Speaking to Mumbrella Asia about the PR opportunities for brands in the once closed-off South East Asian country, Larmon said: “Myanmar has captured the attention and investment of a lot of companies in Asia. We’re dealing with clients from China, Singapore, Japan, Thailand and Malaysia. Everyone comes with the expectation of what Myanmar should be like and what they expect from their own market when they were emerging – and they apply a lot of their own practices.

“A lot of companies – especially those from China and Vietnam – believe you can pay for coverage. But I came here because it was a free press: it is uncensored. A lot think the media is immature so they can pay for coverage, but they can actually get themselves in very hot water if they do. It’s a small market; word gets around and nobody wants to be known as company involved in corrupt, unethical practises.”

Until 2012, Myanmar’s media was controlled by the government under pre-publication censorship laws. However, after these were lifted in 2012, four privately owned daily newspapers – The Voice Daily, Golden Fresh Land, The Standard Time Daily, and The Union Daily – became available to the population.

Following this, Larmon said he witnessed a surge in creative agencies– both network and independent – offering PR as part of their services to an occasionally detrimental effect.

He said: “When PR first started emerging here, all of a sudden all the agencies started saying they were offering it, despite having little understanding of PR as a profession; especially when it comes to reputation control.

“For most, it was just a press release. And in those agencies that are not PR specialists, there has been some alienation of some journalists – almost a bullying to get their news covered. It’s upward pressure of course, but a lot of international brands do not understand that you do not control the press. But the brands that make an effort to open their doors to media, through interviews, roundtables and so on, that will be valued.”

However now, according to Bloomberg, around 90 percent of the country’s 54 million people have access to a phone with internet service, while 60 per cent of the population use Facebook or other social media to get news, 

Print media still remained a strong market in Myanmar but is starting to show signs of a contraction, Larmon added.

“Influencer marketing is becoming a huge tool in the box, but it’s not like they’re on Instagram and Twitter – we’re largely talking about Facebook. And then a handful of chats like Viber and Line. But thankfully, there is still a healthy print-reading culture, so communications is still very traditional. But the smartphone is forming a bigger role especially among the younger generation.”

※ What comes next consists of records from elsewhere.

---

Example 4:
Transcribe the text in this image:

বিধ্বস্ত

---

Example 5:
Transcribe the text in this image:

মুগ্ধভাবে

On the current situation, whereby the Myanmar government has been accused of systematically persecuting the Muslim Rohingya population in the Rakhine state, Larmon said the effect remained largely unfelt in the business community.

“It does sadden me quite a bit; obviously the human suffering in the Rakhine state is appalling. But it is quite far removed from the commercial centres. So I think brands are quite removed from what’s happening.”